Without a change of heart by Britain, Giscard’s constitution will be lightly amended; the Poles will be pressured; voters will be frightened into thinking that if they turn their backs on a EU state, they will be sentenced to penury; and soon, perhaps as early as next March, the constitution will pass and the show will pass to the handful of states who have decided to allow their citizens to actually vote on the matter. Any rejection by any of these nations means another no doubt temporary setback. It’s not much of an opportunity to check the spread of Europhilia, but it’s really all there is.

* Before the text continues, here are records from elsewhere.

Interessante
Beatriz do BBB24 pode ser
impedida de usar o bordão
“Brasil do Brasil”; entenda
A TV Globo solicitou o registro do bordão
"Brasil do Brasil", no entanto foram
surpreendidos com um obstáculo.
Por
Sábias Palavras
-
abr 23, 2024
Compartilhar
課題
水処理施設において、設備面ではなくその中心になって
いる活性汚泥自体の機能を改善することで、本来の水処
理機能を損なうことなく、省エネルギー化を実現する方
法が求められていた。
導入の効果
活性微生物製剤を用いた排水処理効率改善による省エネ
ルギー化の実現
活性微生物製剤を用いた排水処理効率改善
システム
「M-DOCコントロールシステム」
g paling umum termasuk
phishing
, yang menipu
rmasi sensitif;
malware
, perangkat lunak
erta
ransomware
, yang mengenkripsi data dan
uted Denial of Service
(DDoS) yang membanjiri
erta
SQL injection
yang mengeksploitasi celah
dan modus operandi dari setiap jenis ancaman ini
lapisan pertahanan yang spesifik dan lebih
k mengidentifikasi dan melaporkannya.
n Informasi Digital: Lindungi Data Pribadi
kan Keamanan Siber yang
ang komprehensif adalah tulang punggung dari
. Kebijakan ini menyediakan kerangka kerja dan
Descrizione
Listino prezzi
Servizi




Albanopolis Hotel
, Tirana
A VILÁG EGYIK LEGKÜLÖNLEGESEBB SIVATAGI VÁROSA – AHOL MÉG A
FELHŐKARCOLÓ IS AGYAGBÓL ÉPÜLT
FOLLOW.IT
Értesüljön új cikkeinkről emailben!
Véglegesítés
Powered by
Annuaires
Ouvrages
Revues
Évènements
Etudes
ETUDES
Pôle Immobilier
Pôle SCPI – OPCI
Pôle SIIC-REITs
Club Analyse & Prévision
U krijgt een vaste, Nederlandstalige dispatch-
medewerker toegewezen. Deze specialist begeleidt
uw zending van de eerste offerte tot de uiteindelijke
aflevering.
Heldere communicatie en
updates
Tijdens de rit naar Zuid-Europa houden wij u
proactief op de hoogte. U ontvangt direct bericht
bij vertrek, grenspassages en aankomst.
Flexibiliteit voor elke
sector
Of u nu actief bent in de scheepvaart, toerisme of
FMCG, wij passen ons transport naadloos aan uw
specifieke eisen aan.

This all matters to us because most Americans, including those in the current administration, see Europe in benign terms. We envision a strong, collaborative partner who will help us defeat those who threaten us. That’s not how all Europeans see the relationship between the EU and the U.S., however. Nearly 12 years ago in an effort to gather French public support for the Maastricht treaty which gave impetus to the grander aspirations of those who saw Europe as the anti-America, then-French president Francois Mitterand famously said, “We are at war with America. Yes, a permanent war, a vital war, a war without death. Yes, they are very hard, the Americans, they are voracious, they want undivided power over the world.” He meant what he said. The EU superstate, guided by France, now joined by a rabidly anti-American Germany, is a weapon in that war. The only thing that can stop its deployment will be the increasingly cranky people who will have to live in it and pay for it.